▶ _Exercise_
In the copy, include no images. Reproduce the entries exactly.

[[ Task material, beginning ]]

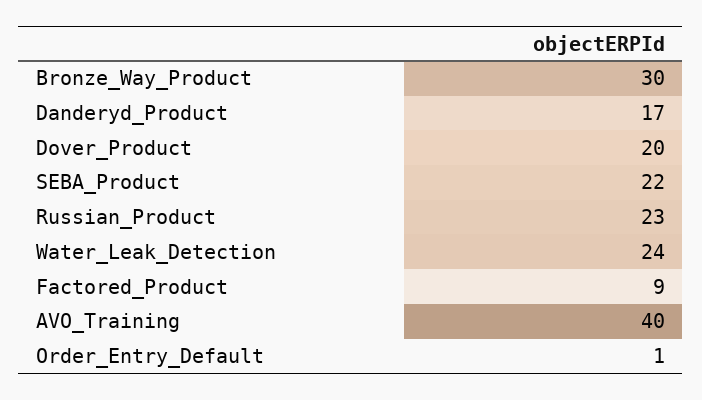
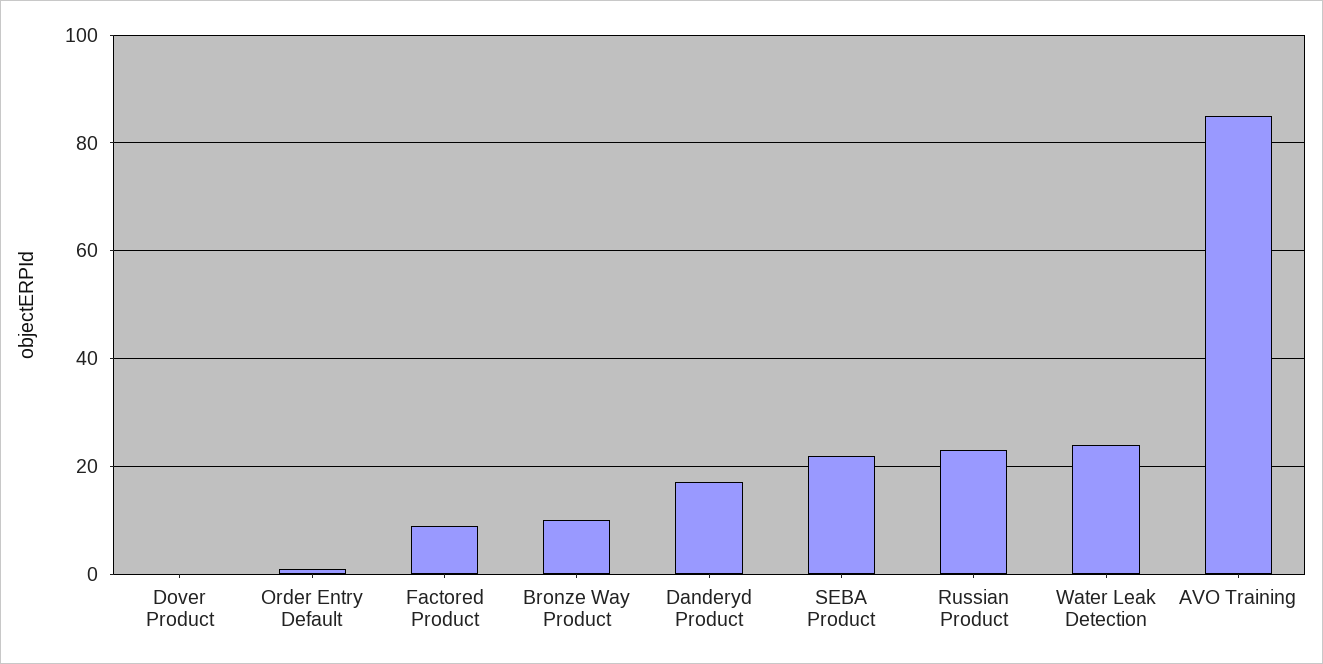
Bronze_Way_Product: 30 -> 10
Dover_Product: 20 -> 0
AVO_Training: 40 -> 85

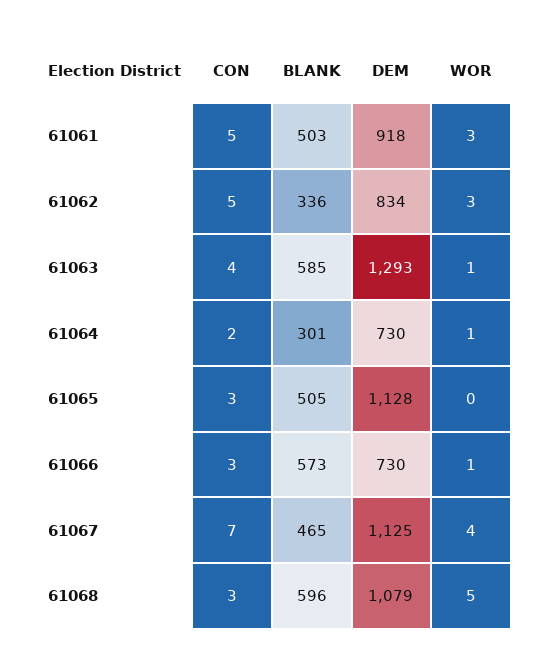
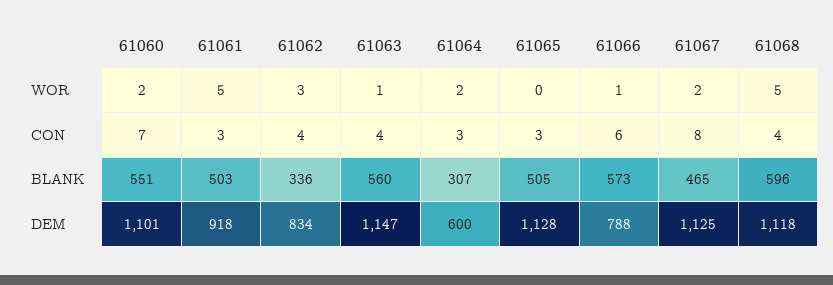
CON, 61061: 5 -> 3
WOR, 61061: 3 -> 5
CON, 61062: 5 -> 4
BLANK, 61063: 585 -> 560
DEM, 61063: 1293 -> 1147
CON, 61064: 2 -> 3
BLANK, 61064: 301 -> 307
DEM, 61064: 730 -> 600
WOR, 61064: 1 -> 2
CON, 61066: 3 -> 6
DEM, 61066: 730 -> 788
CON, 61067: 7 -> 8
WOR, 61067: 4 -> 2
CON, 61068: 3 -> 4
DEM, 61068: 1079 -> 1118
WOR, 61060: none -> 2
CON, 61060: none -> 7
BLANK, 61060: none -> 551
DEM, 61060: none -> 1101

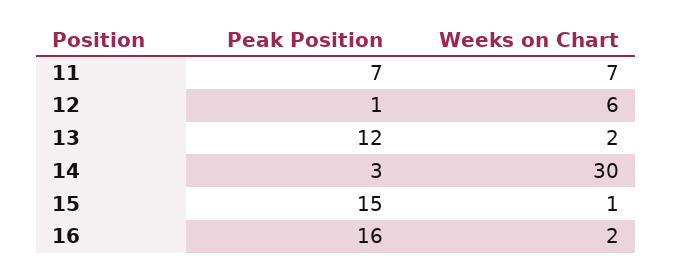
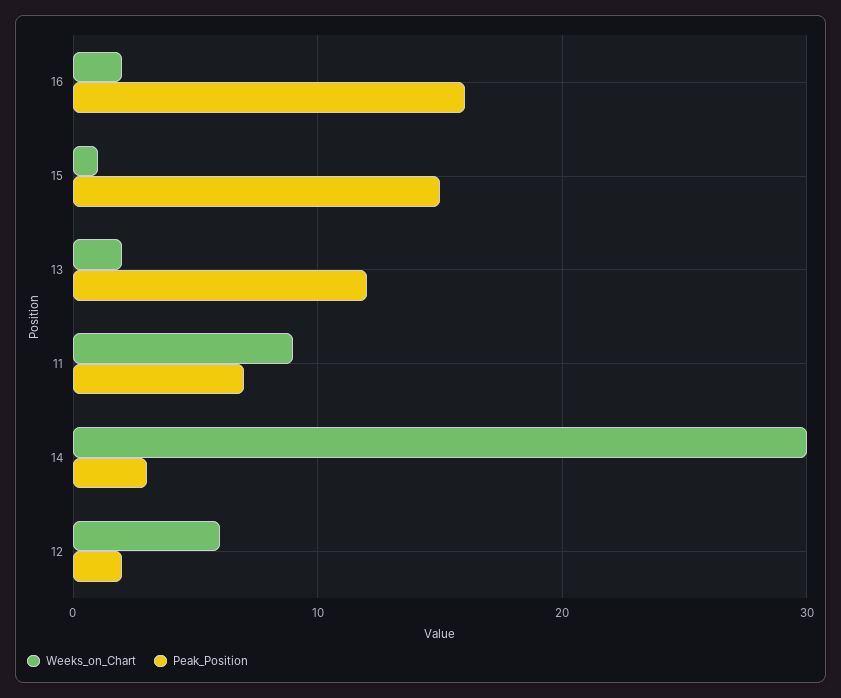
Weeks on Chart, 11: 7 -> 9
Peak Position, 12: 1 -> 2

[[ Task material, end ]]

▶ _Answer to the exercise_
Bronze_Way_Product: 30 -> 10
Dover_Product: 20 -> 0
AVO_Training: 40 -> 85

CON, 61061: 5 -> 3
WOR, 61061: 3 -> 5
CON, 61062: 5 -> 4
BLANK, 61063: 585 -> 560
DEM, 61063: 1293 -> 1147
CON, 61064: 2 -> 3
BLANK, 61064: 301 -> 307
DEM, 61064: 730 -> 600
WOR, 61064: 1 -> 2
CON, 61066: 3 -> 6
DEM, 61066: 730 -> 788
CON, 61067: 7 -> 8
WOR, 61067: 4 -> 2
CON, 61068: 3 -> 4
DEM, 61068: 1079 -> 1118
WOR, 61060: none -> 2
CON, 61060: none -> 7
BLANK, 61060: none -> 551
DEM, 61060: none -> 1101

Weeks on Chart, 11: 7 -> 9
Peak Position, 12: 1 -> 2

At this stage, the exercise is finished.